◆ PROBLEM: What you return must match the listing below line for line, minus its pictures.

◆ SOURCE MATERIAL:
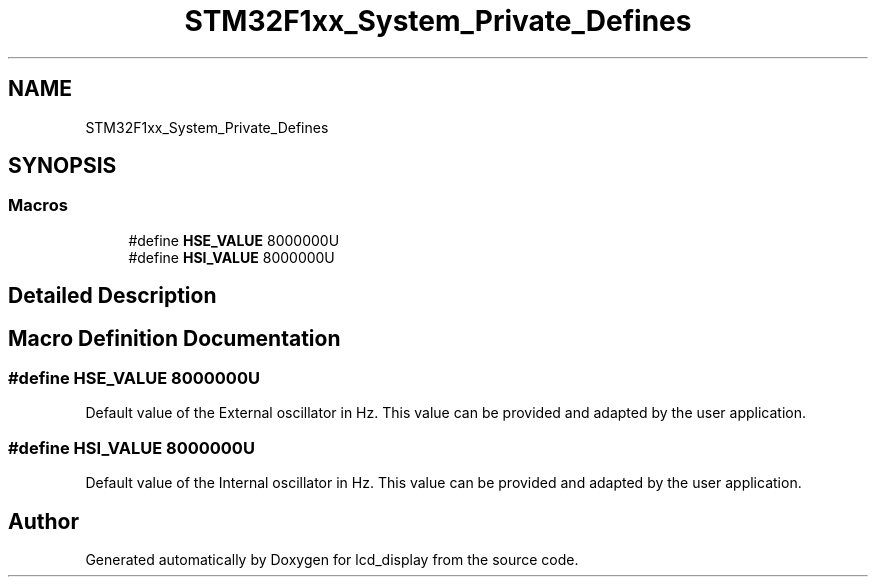 .TH "STM32F1xx_System_Private_Defines" 3 "Thu Oct 29 2020" "lcd_display" \" -*- nroff -*-
.ad l
.nh
.SH NAME
STM32F1xx_System_Private_Defines
.SH SYNOPSIS
.br
.PP
.SS "Macros"

.in +1c
.ti -1c
.RI "#define \fBHSE_VALUE\fP   8000000U"
.br
.ti -1c
.RI "#define \fBHSI_VALUE\fP   8000000U"
.br
.in -1c
.SH "Detailed Description"
.PP 

.SH "Macro Definition Documentation"
.PP 
.SS "#define HSE_VALUE   8000000U"
Default value of the External oscillator in Hz\&. This value can be provided and adapted by the user application\&. 
.SS "#define HSI_VALUE   8000000U"
Default value of the Internal oscillator in Hz\&. This value can be provided and adapted by the user application\&. 
.SH "Author"
.PP 
Generated automatically by Doxygen for lcd_display from the source code\&.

◆ RESULT OF THIS TASK:
 .TH "STM32F1xx_System_Private_Defines" 3 "Thu Oct 29 2020" "lcd_display" \" -*- nroff -*-
.ad l
.nh
.SH NAME
STM32F1xx_System_Private_Defines
.SH SYNOPSIS
.br
.PP
.SS "Macros"

.in +1c
.ti -1c
.RI "#define \fBHSE_VALUE\fP   8000000U"
.br
.ti -1c
.RI "#define \fBHSI_VALUE\fP   8000000U"
.br
.in -1c
.SH "Detailed Description"
.PP 

.SH "Macro Definition Documentation"
.PP 
.SS "#define HSE_VALUE   8000000U"
Default value of the External oscillator in Hz\&. This value can be provided and adapted by the user application\&. 
.SS "#define HSI_VALUE   8000000U"
Default value of the Internal oscillator in Hz\&. This value can be provided and adapted by the user application\&. 
.SH "Author"
.PP 
Generated automatically by Doxygen for lcd_display from the source code\&.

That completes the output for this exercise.